• SUPPLIED INFORMATION:
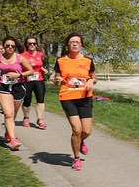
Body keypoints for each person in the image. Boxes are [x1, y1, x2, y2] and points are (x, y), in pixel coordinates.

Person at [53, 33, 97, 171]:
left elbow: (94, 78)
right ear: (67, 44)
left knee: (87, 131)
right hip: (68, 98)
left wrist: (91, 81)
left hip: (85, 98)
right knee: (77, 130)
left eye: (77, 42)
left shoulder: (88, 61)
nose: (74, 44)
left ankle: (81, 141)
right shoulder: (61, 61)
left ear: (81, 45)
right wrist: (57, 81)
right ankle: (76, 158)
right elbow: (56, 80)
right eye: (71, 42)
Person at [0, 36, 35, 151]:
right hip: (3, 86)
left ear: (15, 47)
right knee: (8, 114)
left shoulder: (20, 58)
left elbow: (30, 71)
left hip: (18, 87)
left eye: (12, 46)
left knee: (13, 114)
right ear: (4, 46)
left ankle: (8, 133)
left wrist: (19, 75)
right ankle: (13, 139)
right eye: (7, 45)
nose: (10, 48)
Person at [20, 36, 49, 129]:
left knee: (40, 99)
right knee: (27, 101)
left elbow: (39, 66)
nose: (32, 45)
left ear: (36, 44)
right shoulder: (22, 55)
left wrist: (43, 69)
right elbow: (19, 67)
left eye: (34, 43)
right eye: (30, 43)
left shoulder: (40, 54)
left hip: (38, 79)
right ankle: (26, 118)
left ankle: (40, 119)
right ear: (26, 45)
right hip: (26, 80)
* * *
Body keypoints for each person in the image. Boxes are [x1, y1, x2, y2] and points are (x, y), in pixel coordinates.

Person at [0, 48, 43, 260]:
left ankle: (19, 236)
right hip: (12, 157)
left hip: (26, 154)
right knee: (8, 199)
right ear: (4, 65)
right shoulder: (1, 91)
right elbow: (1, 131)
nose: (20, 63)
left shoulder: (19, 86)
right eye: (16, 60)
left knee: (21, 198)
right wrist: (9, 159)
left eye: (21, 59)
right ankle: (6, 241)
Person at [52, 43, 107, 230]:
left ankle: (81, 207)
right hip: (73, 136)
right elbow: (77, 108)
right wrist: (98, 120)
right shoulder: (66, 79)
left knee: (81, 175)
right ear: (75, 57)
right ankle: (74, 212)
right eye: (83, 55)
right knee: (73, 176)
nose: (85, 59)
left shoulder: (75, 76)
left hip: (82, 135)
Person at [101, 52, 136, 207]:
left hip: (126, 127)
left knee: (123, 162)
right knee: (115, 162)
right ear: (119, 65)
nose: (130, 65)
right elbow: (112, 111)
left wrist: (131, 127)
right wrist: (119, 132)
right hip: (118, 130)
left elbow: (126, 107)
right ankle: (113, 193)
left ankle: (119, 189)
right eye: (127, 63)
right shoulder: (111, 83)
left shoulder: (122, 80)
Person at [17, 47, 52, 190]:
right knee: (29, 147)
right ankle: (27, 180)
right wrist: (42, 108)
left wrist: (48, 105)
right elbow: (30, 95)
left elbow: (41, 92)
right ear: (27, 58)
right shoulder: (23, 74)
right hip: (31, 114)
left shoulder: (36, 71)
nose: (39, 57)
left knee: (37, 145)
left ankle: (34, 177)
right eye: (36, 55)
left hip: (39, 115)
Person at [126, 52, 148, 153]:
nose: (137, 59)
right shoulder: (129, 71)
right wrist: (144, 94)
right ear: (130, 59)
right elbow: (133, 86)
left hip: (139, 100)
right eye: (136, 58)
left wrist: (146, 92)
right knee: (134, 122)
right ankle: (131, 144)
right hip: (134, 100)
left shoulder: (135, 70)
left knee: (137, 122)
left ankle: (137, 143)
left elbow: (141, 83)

• WHAT YOU WILL DO:
Within the listing above, extract exactly the lines from the line with "left ear: (36, 44)" to the line with "right hip: (26, 80)", the two named lines included, and no others.

• RESULT FOR THIS EXERCISE:
left ear: (36, 44)
right shoulder: (22, 55)
left wrist: (43, 69)
right elbow: (19, 67)
left eye: (34, 43)
right eye: (30, 43)
left shoulder: (40, 54)
left hip: (38, 79)
right ankle: (26, 118)
left ankle: (40, 119)
right ear: (26, 45)
right hip: (26, 80)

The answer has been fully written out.